Ele estava vivendo um mundo absurdamente intenso no ponto de vista das transformações políticas, revoluções, morte e luta. Com a carreira de jornalista em ascensão, ele percebeu que havia uma discrepância: “Minha vida virou um vazio preenchido por coisas que não eram pessoais, eram acontecimentos, então eu tive uma vida de acontecimentos. Ninguém vive desse jeito. Aí eu achei que estava na hora de procurar a psicanálise”.

Um dos problemas do jornalismo é que, para Arbex, não houve diferença entre vida profissional e pessoal: “Em tese, o jornalista não deve se envolver emocionalmente com os fatos e tem que ser objetivo. Eu nunca consegui fazer isso, eu me envolvo emocionalmente e manifesto minha posição. Isso produziu um desgaste psicológico muito grande. Eu fico puto, participo, vou para as manifestações. No final de tanta coisa aconteceu um desgaste emocional que até hoje eu não avalio direito”.
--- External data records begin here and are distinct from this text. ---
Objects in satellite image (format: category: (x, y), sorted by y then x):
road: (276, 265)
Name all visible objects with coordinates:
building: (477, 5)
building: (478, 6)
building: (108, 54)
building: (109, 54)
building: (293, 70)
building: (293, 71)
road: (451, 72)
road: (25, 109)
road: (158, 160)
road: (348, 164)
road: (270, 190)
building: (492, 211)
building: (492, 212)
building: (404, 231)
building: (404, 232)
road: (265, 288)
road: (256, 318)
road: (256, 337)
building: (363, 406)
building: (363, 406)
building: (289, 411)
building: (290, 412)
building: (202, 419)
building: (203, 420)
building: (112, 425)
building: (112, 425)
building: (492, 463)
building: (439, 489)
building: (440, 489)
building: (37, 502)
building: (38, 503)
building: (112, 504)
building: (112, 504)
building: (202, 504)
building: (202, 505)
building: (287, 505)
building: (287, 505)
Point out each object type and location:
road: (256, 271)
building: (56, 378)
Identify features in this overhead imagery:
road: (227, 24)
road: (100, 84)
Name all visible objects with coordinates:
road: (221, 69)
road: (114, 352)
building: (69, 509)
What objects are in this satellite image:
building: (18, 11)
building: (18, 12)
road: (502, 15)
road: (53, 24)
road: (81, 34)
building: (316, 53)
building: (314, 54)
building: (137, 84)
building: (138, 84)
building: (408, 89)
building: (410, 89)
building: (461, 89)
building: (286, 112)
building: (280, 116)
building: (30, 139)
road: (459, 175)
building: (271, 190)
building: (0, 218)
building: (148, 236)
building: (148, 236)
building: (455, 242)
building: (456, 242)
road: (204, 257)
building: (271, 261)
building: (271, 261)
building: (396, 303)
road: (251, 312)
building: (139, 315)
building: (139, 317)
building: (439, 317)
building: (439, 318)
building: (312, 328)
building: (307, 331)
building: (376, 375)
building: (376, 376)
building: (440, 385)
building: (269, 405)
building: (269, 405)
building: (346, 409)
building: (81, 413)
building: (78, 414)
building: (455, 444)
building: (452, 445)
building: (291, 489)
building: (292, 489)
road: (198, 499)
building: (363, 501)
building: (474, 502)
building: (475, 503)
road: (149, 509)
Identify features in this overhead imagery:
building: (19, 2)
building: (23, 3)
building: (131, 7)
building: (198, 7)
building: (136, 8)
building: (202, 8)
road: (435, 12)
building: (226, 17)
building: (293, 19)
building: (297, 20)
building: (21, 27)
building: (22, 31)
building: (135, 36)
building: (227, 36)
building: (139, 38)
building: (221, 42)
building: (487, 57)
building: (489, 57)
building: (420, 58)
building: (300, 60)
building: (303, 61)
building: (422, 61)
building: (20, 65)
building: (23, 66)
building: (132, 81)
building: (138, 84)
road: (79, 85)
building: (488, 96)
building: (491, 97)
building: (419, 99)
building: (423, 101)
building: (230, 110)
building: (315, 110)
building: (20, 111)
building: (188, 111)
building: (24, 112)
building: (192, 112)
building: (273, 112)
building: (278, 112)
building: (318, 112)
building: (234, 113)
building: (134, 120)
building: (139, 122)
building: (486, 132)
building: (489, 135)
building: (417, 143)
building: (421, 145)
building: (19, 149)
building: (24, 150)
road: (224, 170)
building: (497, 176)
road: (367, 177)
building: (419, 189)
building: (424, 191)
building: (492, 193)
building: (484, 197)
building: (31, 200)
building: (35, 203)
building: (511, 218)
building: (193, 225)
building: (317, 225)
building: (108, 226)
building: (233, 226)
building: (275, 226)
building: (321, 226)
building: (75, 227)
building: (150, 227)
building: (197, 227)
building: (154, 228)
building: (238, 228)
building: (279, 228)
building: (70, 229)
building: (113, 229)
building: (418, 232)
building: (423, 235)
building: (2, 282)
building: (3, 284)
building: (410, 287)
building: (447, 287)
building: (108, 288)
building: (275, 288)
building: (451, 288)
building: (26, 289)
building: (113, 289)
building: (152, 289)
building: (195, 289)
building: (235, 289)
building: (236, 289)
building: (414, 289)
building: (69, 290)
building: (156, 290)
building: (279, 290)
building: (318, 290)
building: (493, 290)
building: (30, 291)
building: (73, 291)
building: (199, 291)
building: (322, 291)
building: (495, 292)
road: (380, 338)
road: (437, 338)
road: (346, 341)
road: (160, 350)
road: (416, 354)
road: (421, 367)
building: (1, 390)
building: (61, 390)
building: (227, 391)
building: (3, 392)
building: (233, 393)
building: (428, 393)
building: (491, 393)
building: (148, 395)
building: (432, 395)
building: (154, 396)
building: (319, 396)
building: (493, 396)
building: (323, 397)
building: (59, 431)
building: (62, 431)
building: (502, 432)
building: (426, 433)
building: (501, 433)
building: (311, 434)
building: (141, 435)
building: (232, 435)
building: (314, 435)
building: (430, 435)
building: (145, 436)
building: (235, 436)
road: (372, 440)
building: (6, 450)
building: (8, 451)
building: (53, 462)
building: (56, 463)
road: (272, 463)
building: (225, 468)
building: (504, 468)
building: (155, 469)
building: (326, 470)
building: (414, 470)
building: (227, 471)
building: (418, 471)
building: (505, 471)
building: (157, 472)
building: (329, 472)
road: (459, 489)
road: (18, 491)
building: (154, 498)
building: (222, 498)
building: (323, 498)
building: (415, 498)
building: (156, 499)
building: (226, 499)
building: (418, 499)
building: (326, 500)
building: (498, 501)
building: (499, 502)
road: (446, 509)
O assunto sobre morte foi discutido na terapia porque Arbex percebeu que, enquanto era relativamente fácil falar do fim da vida dos outros, era muito difícil falar da morte de alguma coisa dentro dele: “A morte na minha vida era uma coisa difícil. Então eu estava sendo hipócrita. Como é que eu falo da morte de todo mundo e não das coisas que têm que morrer comigo? E as coisas que eu tenho que matar dentro de mim? Como é que eu vou lidar com isso? Na psicanálise”.

2 comentários:

Anônimo disse...

Giselle:

Dos cinco filhos que tenho, a Laisa, terceira, hoje com 32 anos, fonoaudióloga mas agora mãe em tempo integral da Caroline, entende de morte e vida eterna.

Uma cirurgia até nem tanto delicada, no braço, a fez assistir fora do corpo, a correria, diálogos e anotações sobre uma sua parada cardíaca. Os médicos negaram esse fato até que ela informou a eles o que haviam escrito na ficha, o que haviam dito, quais procedimentos tomaram, quem entrou, quem saiu da sala.

Após assistir aqueles momentos, foi levada a um jardim de beleza, luz e cor indescritíveis, mas que ela o tem nas retinas e na mente até hoje. Depois disso, tornou-se uma pessoa incrível. Nada a abala, nem apaga seu sorriso permanente, nem sua doçura, atenção e interesse por todas as pessoas. Ela sabe o que nos espera após esta vida e vive cada segundo, sem medo do que virá depois.

Parabéns por este seu magnífico trabalho.
Roque Cezar

Ponto e Vírgula disse...

Sabe Roque,
Falar da morte e/ou conhecê-la de perto faz isso: poucos aborrecimentos nos abalam, e a vida fica muito mais bonita!